**EXERCISE REQUIREMENTS:** Would you reproduce every record exactly, leaving out the pictures?

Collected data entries
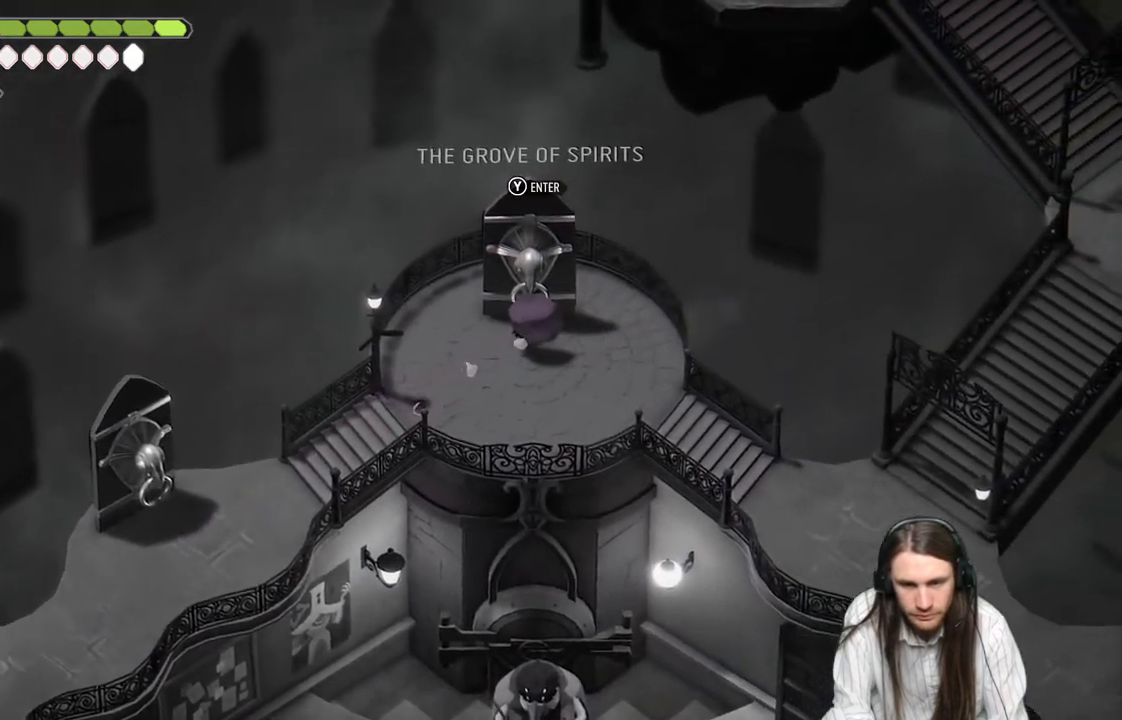
{"buttons": [], "left_stick": "down-left", "right_stick": "center", "events": [[383, "left_stick", "down-left"]]}
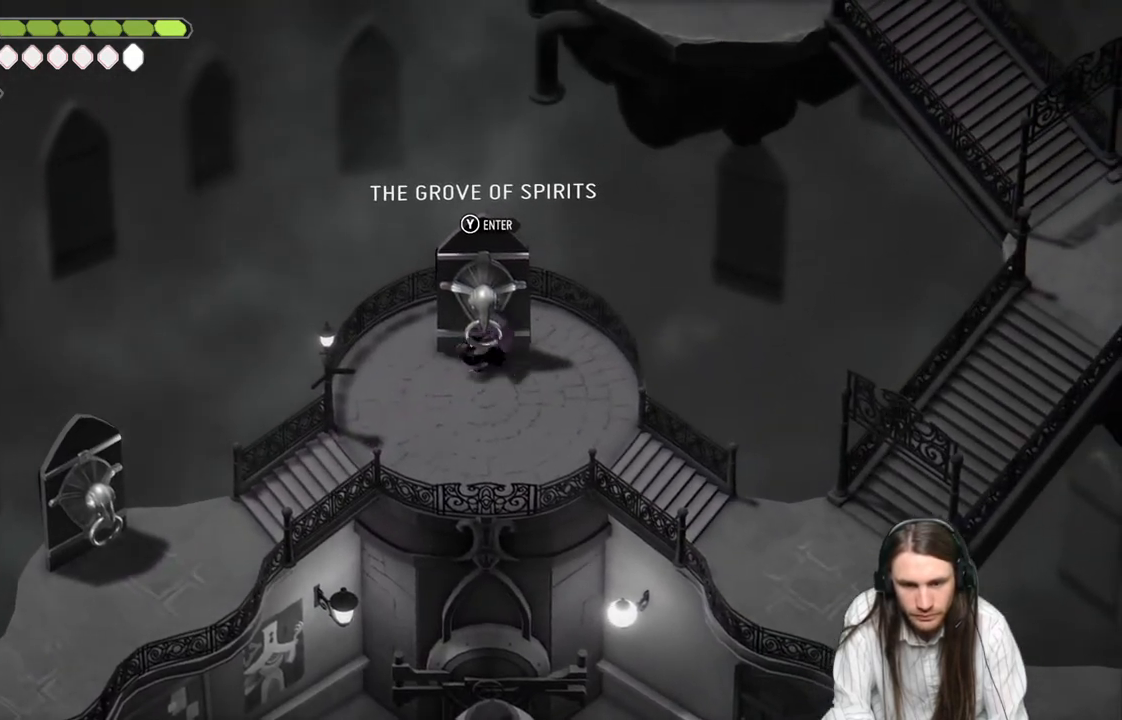
{"buttons": [], "left_stick": "down-left", "right_stick": "center", "events": [[150, "B", "down"], [367, "B", "up"]]}
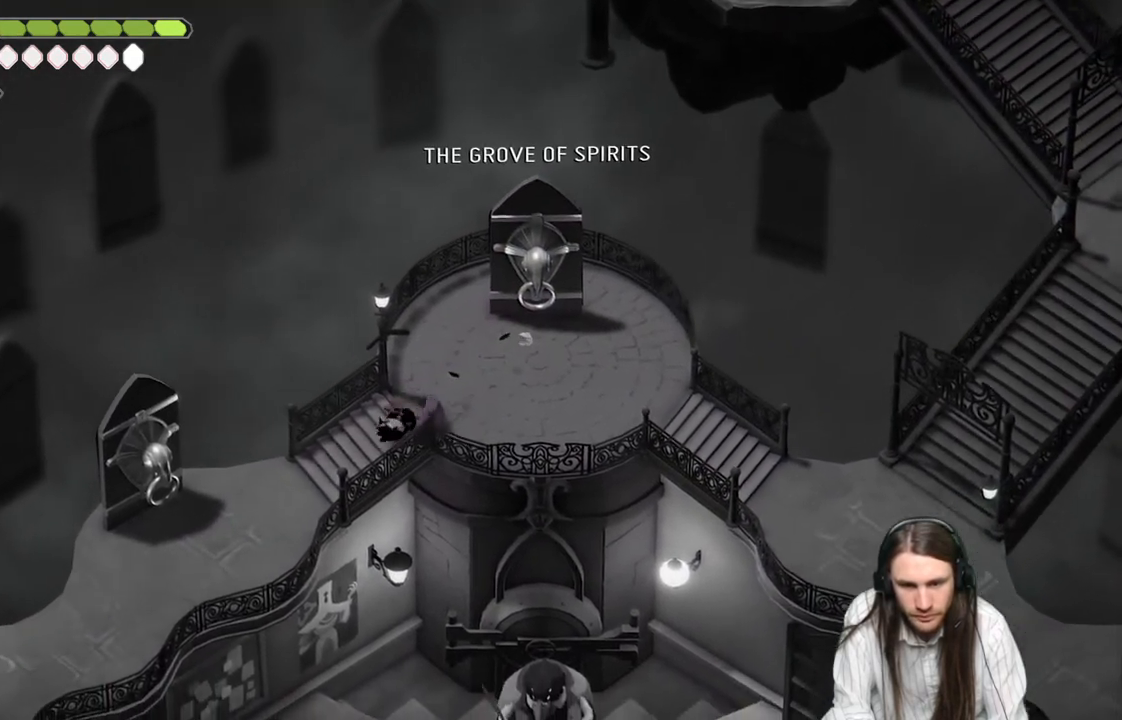
{"buttons": [], "left_stick": "down-left", "right_stick": "center", "events": []}
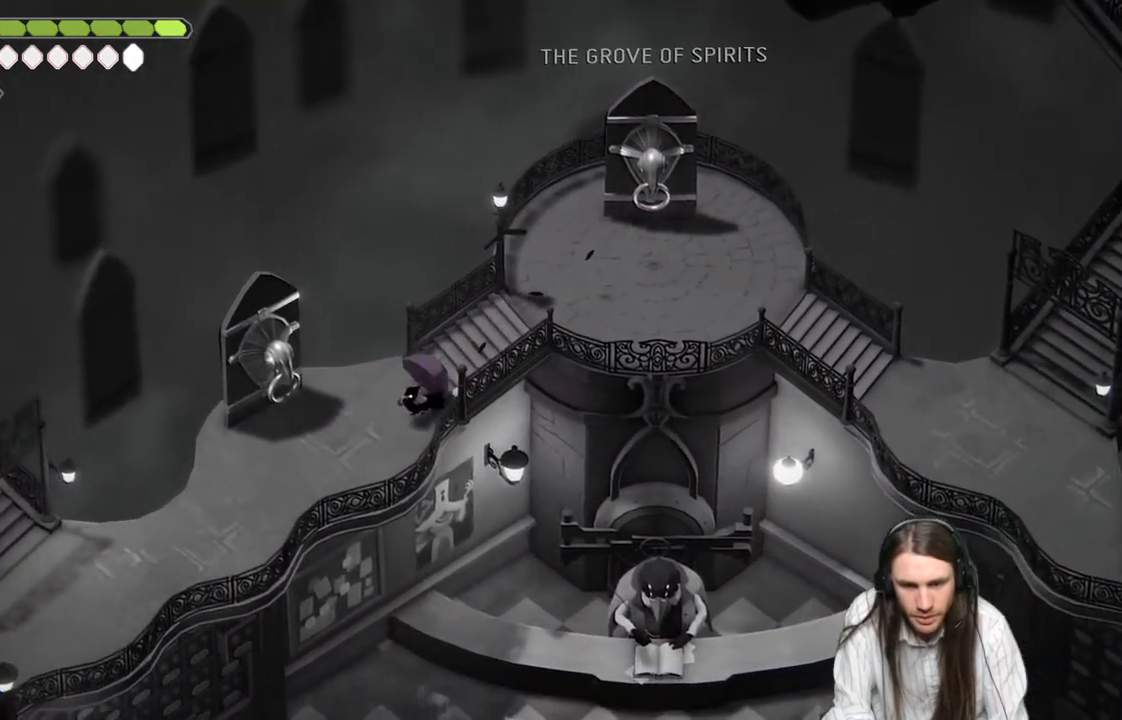
{"buttons": [], "left_stick": "center", "right_stick": "center", "events": [[100, "left_stick", "left"], [333, "left_stick", "center"], [350, "Y", "down"], [483, "Y", "up"]]}
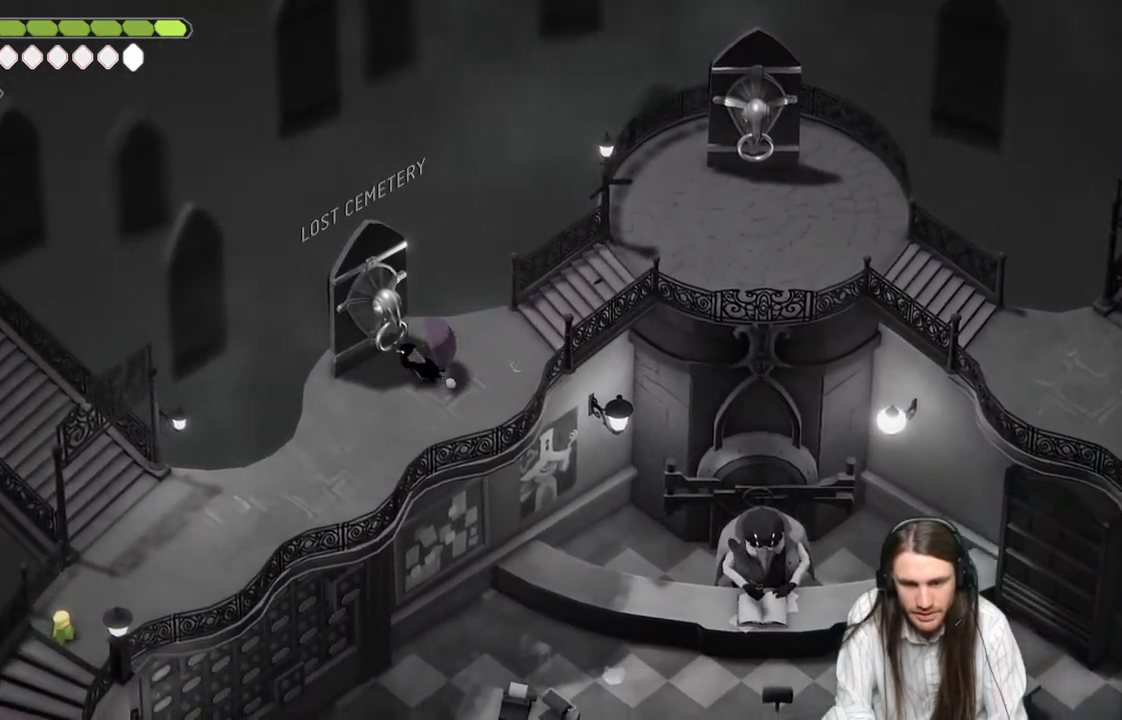
{"buttons": [], "left_stick": "center", "right_stick": "center", "events": []}
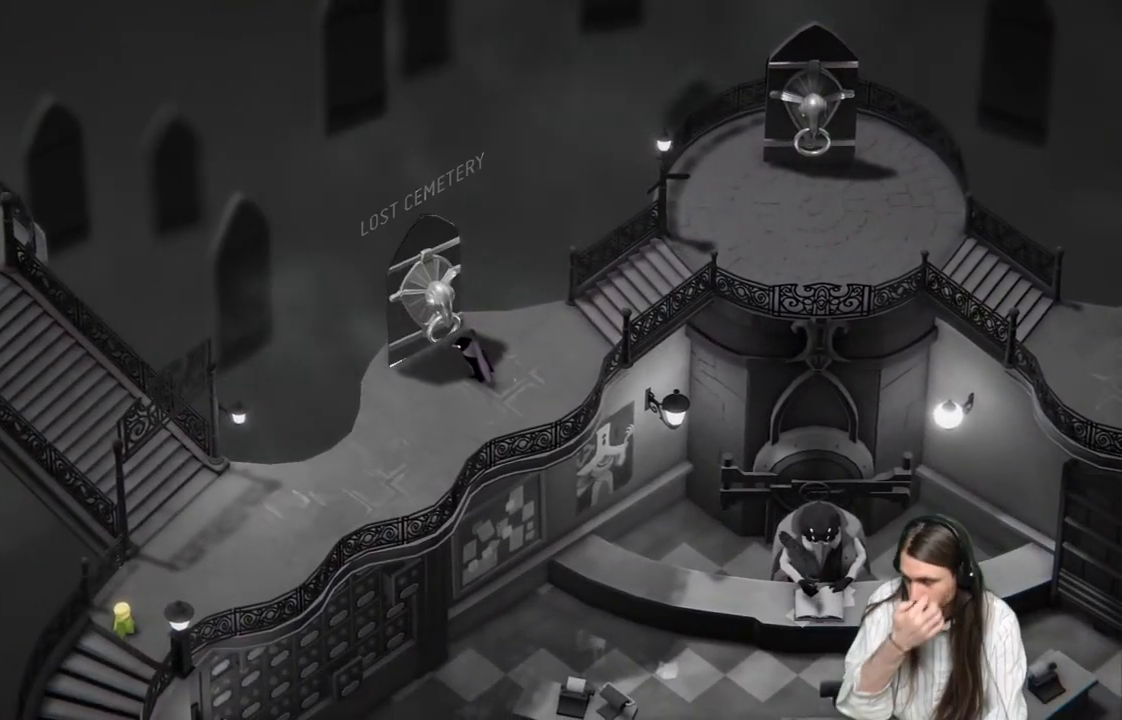
{"buttons": [], "left_stick": "center", "right_stick": "center", "events": []}
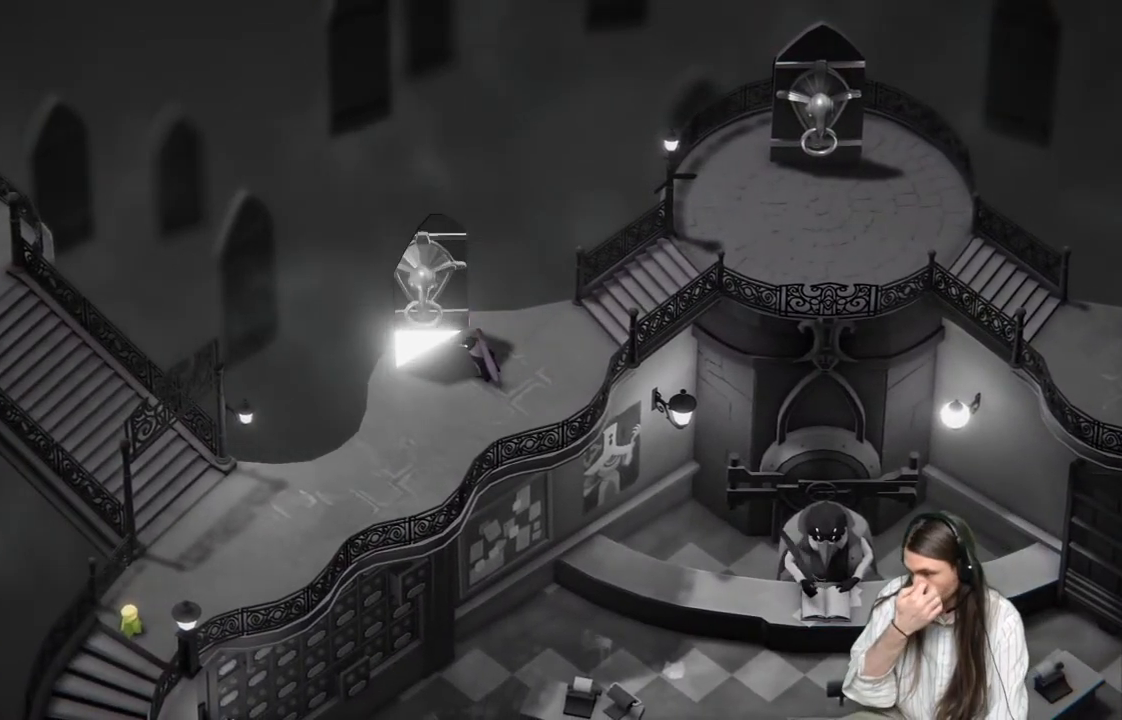
{"buttons": [], "left_stick": "center", "right_stick": "center", "events": []}
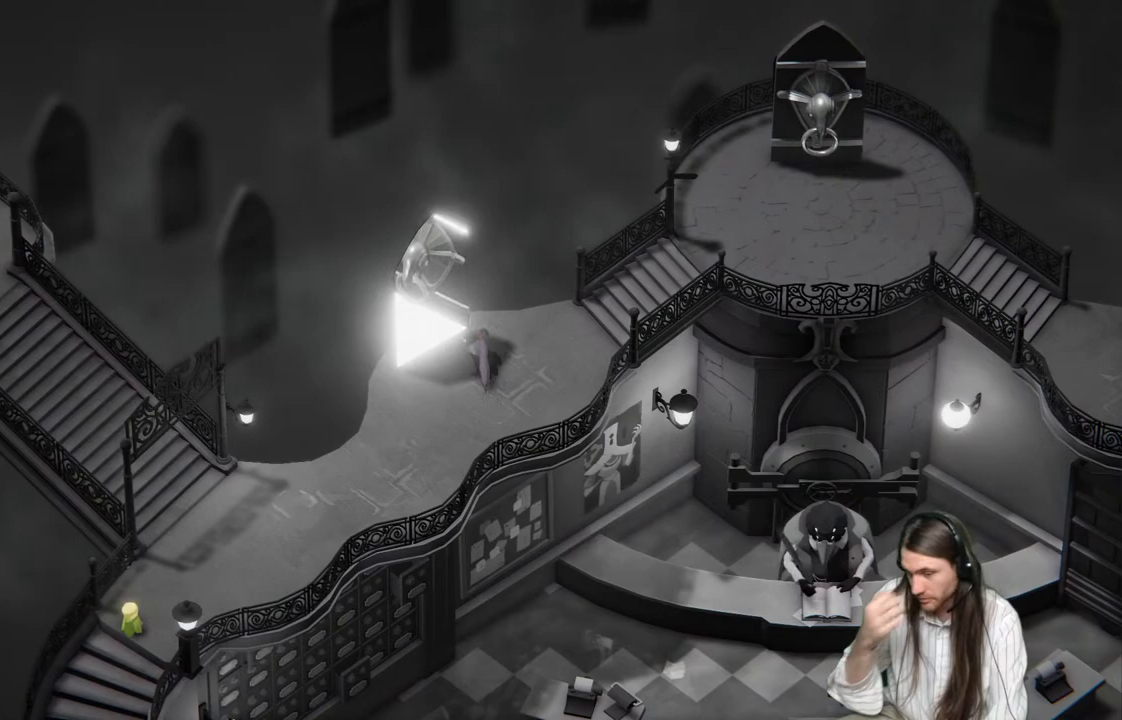
{"buttons": [], "left_stick": "center", "right_stick": "center", "events": []}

**SOLUTION FOR THIS TASK:**
{"buttons": [], "left_stick": "down-left", "right_stick": "center", "events": [[383, "left_stick", "down-left"]]}
{"buttons": [], "left_stick": "down-left", "right_stick": "center", "events": [[150, "B", "down"], [367, "B", "up"]]}
{"buttons": [], "left_stick": "down-left", "right_stick": "center", "events": []}
{"buttons": [], "left_stick": "center", "right_stick": "center", "events": [[100, "left_stick", "left"], [333, "left_stick", "center"], [350, "Y", "down"], [483, "Y", "up"]]}
{"buttons": [], "left_stick": "center", "right_stick": "center", "events": []}
{"buttons": [], "left_stick": "center", "right_stick": "center", "events": []}
{"buttons": [], "left_stick": "center", "right_stick": "center", "events": []}
{"buttons": [], "left_stick": "center", "right_stick": "center", "events": []}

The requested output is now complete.